The House Subcommittee on the Coronavirus Crisis includes in its new report on Big Meat’s corporate capture of the Trump Administration includes emails indicating that Governor Kristi Noem’s office was feeding Smithfield information to help it lobby the CDC for weaker health recommendations at the beginning of the coronavirus pandemic.
In early April, 2020, worker advocates sounded the alarm about increasing coronavirus infections and unsafe working conditions at Smithfield Foods’ slaughterhouse in Sioux Falls. While Governor Kristi Noem and Sioux Falls mayor Paul TenHaken asked Smithfield to shut down for a couple weeks to mitigate the spread of coronavirus, Governor Noem also criticized the media for being too hard on Smithfield. Noem’s other public statements at the time signaled she was more interested in using her connections in Washington to amplify Smithfield’s propaganda and help Smithfield achieve its CEO Kenneth Sullivan’s stated objective of continuing to operate “unabated“.

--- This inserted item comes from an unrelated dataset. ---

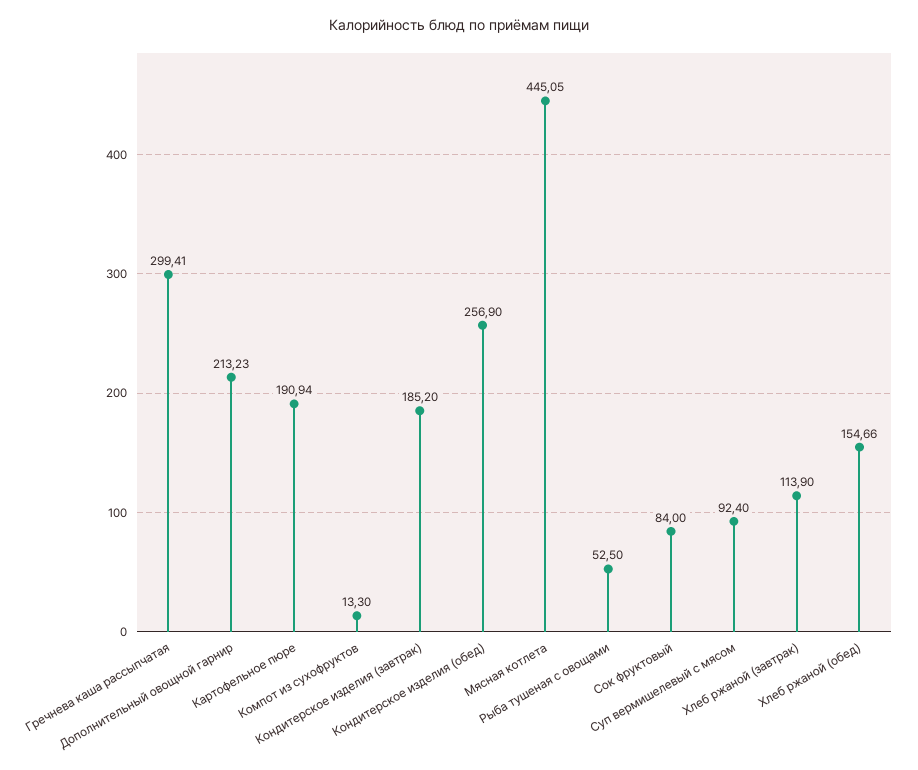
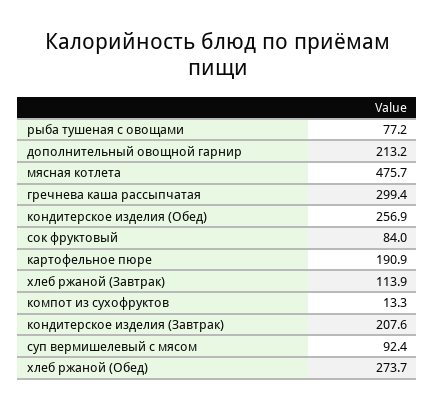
Кондитерское изделия (завтрак): 185.2 -> 207.6
Мясная котлета: 445.05 -> 475.7
Рыба тушеная с овощами: 52.5 -> 77.2
Хлеб ржаной (обед): 154.66 -> 273.7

Part of the Governor’s running interference for Smithfield appears to have included leaking the CDC’s initial draft of recommendations for coronavirus prevention at the Sioux Falls slaughterhouse. On April 21, 2020 (the email is stamped Tue 4/21/2020 12:37:11 a.m. UTC, which means it was actually sent on Monday, April 20, at 7:37 p.m. Pierre time), Noem’s senior policy advisor Maggie Seidel emailed Smithfield VP for corporate affairs and compliance (now chief administrative officer) Keira Lombardo the CDC’s 14-page draft of preliminary recommendations, which were marked “Not for Distribution”:
Note that the CDC sent that initial draft to state epidemiologist Joshua Clayton, to Smithfield Sioux Falls workers’ union leader B.J. Motley, and to three Smithfield corporate guys, an executive VP, the HR director, and the Sioux Falls plant manager. But Seidel, who must have been keeping close tabs on what Noem’s Department of health was doing, felt this draft needed to be kicked up to her own direct contact in the Smithfield chain of command.
Lombardo evidently forwarded Seidel’s message to one of the original recipients, Smithfield executive VP Russ Dokken. Maybe Dokken hadn’t scrolled down to his own copy of the draft direct from the CDC, but that evening at 10:23 p.m., Dokken emailed Dr. Michael Grant, the CDC’s covid-19 field team leader in Sioux Falls, to complain about not getting to look at the preliminary recommendations before the Governor’s Office did:
Check your emails, Russ: the CDC sent you a copy of the draft directly before the Department of Health’s Dr. Clayton evidently passed it on to the Governor’s Office. If you have any complaint, it’s with the Department of Health, not the CDC. Just before midnight, Dr. Grant expressed his own surprise at this unexpected leakage:
Dokken forwarded Grant’s response to Smithfield CEO Ken Sullivan five hours later, at 4:57 a.m. and said he would discuss that “interesting response” with Grant in the morning before Dokken’s call with Sullivan:
Less than seven hours later, Tuesday morning, April 21, at 11:28 a.m., Sullivan emailed USDA Undersecretary Greg Ibach his hand-annotated copy of the CDC draft, complaining that social distancing was “challenging to achieve in a (dis) assembly plant” and stating that meeting many of the CDC’s recommendations would be “problematic for a 110 year old, 8 story plant.”
Ibach email backed within an hour to tell Sullivan, “Thank you. We are on it.”
Dr. Grant’s CDC team issued its revised recommendations on April 22 to the same recipients of the initial draft, including Smithfield’s Dokken. On April 23, South Dakota Department of Health Secretary Kim Malsam-Rysdon sent a copy directly to Smithfield CEO Sullivan. Smithfield’s Keira Lombardo told KELO-TV that day that Smithfield would “thoroughly and carefully examine the report point by point and respond in full once our assessment is complete.” As we know from the House Subcommittee report, Smithfield’s response was to work with its fellow meat oligopolists to write an executive order for Donald Trump to sign to keep their plants operating amidst a pandemic on false threats of a meat shortage.
And leakage from Governor Kristi Noem’s office helped Smithfield’s CEO stay on top of CDC recommendations and craft their harmful, self-interested response.